Title: Seven Blades in Black
Author: Sam Sykes
Series: The Grave of Empires #1
E.S.C.A.P.E Score: 51
(see breakdown below)
I received a free eARC copy from Gollancz , via NetGalley in exchange for an honest review. All opinions are my own.
Sam Sykes returns with a new fantasy that introduces to an unforgettable outcast magician caught between two warring empires.
Among humans, none have power like mages. And among mages, none have will like Sal the Cacophony. Once revered, now vagrant, she walks a wasteland scarred by generations of magical warfare. The Scar, a land torn between powerful empires, is where rogue mages go to disappear, disgraced soldiers go to die and Sal went with a blade, a gun and a list of names she intended to use both on. But vengeance is a flame swift extinguished. Betrayed by those she trusted most, her magic torn from her and awaiting execution, Sal the Cacophony has one last tale to tell before they take her head. All she has left is her name, her story and the weapon she used to carve both.
Vengeance is its own reward.
Oh how do you objectively review a book that you devoured whole heartedly with glee? I have actually read this book twice. I received an ARC and was blown away, struggling to assess my thoughts and write this review, I then listened to the Audiobook (which in itself is fantastic) and this allowed me to finally get some thoughts down.

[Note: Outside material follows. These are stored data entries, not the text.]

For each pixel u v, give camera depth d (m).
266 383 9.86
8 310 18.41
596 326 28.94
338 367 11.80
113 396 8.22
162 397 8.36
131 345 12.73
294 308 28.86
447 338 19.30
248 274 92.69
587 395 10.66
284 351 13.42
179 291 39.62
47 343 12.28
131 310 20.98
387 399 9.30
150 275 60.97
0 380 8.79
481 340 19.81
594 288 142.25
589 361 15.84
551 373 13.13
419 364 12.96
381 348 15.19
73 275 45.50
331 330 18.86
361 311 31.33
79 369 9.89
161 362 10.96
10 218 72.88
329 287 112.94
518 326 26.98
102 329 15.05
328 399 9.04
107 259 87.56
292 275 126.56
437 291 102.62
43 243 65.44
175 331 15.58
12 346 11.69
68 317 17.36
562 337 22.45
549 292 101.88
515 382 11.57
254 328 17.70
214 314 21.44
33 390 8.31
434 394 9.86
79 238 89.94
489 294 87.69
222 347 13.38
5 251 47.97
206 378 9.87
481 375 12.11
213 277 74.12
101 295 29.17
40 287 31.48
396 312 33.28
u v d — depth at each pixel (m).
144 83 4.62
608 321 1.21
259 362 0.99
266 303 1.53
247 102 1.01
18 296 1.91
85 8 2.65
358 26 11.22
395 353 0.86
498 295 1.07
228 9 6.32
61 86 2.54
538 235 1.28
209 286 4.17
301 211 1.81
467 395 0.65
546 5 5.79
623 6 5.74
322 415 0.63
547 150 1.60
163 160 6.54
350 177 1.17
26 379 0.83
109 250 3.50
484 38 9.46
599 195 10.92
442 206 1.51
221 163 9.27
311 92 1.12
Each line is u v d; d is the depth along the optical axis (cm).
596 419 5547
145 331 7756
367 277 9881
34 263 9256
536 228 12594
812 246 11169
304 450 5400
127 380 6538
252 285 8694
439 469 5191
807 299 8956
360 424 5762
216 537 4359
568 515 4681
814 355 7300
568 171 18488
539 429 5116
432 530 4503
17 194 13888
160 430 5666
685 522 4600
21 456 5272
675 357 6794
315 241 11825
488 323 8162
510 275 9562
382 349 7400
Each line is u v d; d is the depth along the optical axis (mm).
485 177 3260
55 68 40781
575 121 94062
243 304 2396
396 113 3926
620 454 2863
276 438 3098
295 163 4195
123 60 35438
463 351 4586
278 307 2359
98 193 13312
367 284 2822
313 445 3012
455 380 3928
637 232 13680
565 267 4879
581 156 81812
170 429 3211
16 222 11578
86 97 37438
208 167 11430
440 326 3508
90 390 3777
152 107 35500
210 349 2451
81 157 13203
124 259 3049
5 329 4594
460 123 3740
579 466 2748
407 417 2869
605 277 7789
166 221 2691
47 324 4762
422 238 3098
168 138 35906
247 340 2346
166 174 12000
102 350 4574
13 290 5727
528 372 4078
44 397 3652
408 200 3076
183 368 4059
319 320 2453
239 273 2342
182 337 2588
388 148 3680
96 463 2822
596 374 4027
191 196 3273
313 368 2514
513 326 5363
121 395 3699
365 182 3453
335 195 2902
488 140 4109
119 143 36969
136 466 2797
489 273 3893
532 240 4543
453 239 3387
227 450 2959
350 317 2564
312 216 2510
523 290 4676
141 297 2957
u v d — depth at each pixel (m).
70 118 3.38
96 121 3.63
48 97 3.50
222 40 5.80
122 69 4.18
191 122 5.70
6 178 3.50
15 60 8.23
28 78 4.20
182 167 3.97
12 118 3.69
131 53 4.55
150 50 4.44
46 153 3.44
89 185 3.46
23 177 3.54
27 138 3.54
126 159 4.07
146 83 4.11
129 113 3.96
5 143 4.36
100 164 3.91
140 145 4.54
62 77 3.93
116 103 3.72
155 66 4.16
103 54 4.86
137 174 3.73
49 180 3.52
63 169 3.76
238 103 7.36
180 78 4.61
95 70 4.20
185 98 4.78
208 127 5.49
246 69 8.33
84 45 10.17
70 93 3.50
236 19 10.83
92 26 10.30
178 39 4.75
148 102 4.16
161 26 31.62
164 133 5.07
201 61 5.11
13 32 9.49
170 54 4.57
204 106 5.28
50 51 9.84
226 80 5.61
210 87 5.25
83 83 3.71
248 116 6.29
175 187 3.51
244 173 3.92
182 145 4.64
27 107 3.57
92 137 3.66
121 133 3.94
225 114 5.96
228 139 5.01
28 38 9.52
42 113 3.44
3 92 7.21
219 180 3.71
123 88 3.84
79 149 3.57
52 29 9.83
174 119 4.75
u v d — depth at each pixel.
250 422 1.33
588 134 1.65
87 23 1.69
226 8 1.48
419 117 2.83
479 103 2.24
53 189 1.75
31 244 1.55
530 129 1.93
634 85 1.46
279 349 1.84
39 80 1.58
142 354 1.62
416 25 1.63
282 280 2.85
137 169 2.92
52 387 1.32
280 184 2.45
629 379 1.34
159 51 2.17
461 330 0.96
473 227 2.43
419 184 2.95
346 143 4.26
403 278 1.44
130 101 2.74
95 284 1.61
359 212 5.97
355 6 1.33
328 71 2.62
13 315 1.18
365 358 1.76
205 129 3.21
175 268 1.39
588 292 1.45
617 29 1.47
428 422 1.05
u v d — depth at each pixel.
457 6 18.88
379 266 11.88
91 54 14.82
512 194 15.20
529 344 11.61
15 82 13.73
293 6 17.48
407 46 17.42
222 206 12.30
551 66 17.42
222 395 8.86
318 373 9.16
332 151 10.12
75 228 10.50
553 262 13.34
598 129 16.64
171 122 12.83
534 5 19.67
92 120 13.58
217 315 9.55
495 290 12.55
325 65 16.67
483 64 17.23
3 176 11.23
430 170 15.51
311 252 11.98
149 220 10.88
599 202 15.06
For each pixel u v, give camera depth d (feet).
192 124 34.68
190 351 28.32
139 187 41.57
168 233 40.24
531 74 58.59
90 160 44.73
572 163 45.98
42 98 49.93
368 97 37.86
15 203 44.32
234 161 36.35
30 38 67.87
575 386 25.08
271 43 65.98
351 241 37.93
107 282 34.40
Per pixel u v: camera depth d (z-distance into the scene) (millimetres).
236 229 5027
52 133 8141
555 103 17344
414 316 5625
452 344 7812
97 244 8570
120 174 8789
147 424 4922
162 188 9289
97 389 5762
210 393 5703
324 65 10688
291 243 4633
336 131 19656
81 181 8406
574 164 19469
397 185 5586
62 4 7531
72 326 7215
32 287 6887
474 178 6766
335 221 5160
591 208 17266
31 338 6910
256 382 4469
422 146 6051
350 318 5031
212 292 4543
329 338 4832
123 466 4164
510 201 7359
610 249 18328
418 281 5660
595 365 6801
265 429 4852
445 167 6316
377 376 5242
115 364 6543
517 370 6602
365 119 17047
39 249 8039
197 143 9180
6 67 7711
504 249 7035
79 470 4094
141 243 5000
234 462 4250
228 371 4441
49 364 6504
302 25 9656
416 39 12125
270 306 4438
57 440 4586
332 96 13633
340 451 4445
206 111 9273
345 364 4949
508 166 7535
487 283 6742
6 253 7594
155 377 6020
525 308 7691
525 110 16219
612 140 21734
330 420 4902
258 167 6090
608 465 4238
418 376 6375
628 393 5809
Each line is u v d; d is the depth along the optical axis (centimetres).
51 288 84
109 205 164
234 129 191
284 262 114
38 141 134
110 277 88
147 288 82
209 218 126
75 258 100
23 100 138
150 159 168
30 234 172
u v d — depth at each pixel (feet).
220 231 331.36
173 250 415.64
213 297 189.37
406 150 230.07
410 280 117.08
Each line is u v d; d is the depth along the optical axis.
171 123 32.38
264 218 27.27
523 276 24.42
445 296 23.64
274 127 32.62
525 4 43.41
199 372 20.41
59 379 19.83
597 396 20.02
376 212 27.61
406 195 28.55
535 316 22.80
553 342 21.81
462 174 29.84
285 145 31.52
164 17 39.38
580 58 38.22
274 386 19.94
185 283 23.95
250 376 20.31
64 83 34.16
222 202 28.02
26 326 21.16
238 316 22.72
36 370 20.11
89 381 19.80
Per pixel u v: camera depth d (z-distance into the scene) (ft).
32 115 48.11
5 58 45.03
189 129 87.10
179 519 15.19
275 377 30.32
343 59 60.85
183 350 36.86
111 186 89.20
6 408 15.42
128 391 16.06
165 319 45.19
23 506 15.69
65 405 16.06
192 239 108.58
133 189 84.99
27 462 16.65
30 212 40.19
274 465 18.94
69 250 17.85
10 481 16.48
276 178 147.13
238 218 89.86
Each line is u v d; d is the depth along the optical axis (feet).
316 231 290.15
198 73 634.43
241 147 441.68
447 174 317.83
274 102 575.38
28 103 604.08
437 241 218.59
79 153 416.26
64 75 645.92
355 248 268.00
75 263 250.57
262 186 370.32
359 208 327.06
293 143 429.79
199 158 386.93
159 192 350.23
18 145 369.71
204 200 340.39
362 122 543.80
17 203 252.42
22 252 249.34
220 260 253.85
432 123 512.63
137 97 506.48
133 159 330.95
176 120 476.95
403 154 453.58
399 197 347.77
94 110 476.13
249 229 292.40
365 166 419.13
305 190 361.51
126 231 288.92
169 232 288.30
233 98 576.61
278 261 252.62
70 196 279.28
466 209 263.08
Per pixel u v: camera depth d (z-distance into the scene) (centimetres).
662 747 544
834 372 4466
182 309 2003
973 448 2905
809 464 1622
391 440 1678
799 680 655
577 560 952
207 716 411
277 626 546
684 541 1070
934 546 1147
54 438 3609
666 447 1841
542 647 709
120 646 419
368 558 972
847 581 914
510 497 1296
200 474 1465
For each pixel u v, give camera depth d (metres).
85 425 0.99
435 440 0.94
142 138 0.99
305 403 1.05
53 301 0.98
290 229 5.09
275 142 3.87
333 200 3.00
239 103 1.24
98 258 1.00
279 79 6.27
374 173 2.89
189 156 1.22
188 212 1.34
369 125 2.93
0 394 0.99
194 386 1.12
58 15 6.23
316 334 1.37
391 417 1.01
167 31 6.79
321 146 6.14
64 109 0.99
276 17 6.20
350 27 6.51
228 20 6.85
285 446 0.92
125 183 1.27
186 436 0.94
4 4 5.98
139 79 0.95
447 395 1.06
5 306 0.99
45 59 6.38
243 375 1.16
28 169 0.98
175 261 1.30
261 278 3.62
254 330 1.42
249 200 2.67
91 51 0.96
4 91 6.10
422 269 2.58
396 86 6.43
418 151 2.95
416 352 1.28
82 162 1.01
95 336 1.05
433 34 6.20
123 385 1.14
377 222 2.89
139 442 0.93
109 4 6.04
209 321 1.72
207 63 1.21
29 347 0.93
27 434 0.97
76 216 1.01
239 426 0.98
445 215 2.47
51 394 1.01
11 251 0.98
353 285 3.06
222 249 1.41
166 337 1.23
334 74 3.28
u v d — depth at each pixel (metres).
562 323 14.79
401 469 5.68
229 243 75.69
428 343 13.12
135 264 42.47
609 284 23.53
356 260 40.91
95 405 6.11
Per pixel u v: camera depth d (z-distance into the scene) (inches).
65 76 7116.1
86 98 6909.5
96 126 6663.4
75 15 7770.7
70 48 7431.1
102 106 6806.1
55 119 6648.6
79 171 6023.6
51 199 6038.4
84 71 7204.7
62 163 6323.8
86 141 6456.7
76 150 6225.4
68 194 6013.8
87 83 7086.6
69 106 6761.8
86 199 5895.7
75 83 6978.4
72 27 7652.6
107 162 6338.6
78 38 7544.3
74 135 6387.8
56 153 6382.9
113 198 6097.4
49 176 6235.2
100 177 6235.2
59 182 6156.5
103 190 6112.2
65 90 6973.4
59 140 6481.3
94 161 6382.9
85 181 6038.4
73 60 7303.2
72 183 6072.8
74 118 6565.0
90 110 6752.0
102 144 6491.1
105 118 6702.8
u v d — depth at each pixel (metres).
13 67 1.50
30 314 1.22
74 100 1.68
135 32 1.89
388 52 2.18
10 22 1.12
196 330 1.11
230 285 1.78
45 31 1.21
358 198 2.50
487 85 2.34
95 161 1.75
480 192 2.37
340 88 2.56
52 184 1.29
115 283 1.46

This is a complete delight. A sassy, action packed, laugh out loud romp though a deep and detailed world, both complex and lighthearted. It is fantastically female dominated with strong powerful women on all sides of warring nations.
The narration is fantastic! We follow the jail cell confessions of Sal the Cacophony, a vagrant mage, to her jailor, the ambitious Governor-Militant Tretta Stern. What makes this special is how the narrative changes as the time spent telling her tale to Tretta, staving off her execution. She starts of cocky, confident and teasing but as she delves into her deeds. Then as she follows her story to its conclusion she mellows, gets darker and becomes more of a reliable narrator as she shows the emotional impact of her deeds. This is punctured with Scenes in the prison between Tretta and Sal, some very humourous, some with more leavity and some from the perspective of Tretta exploring her ambition and what she is hoping to get from hearing Sal’s story in full.
This complexity is bolstered by the sheer deapth of the worldbuilding and I am pretty sure we are only just scratching the surface. The magic systems were extensive, with links to music, weather, spirits etc. The video game influence is apparent with the different “classes”, from mages, to soldiers (from many different camps) to Freemakers (an engineer/scientific class) and mystics/spy characters. All have interlinked backgrounds to societies, governmental machinations that run through the background of the tale, building both the history and the future for this series. I get the impression we are only just scratching the surface.
This story itself twists and turns, through Sal’s attempt at romance, her quest for vengeance, her reluctance at accepting help and even more at being heroic. Sykes kept me guessing. I had hypothesise of how the ending may go, while I was right in some respects I couldn’t have even though of others and the ending managed to leave a creepy chill that made me want the next book immediately.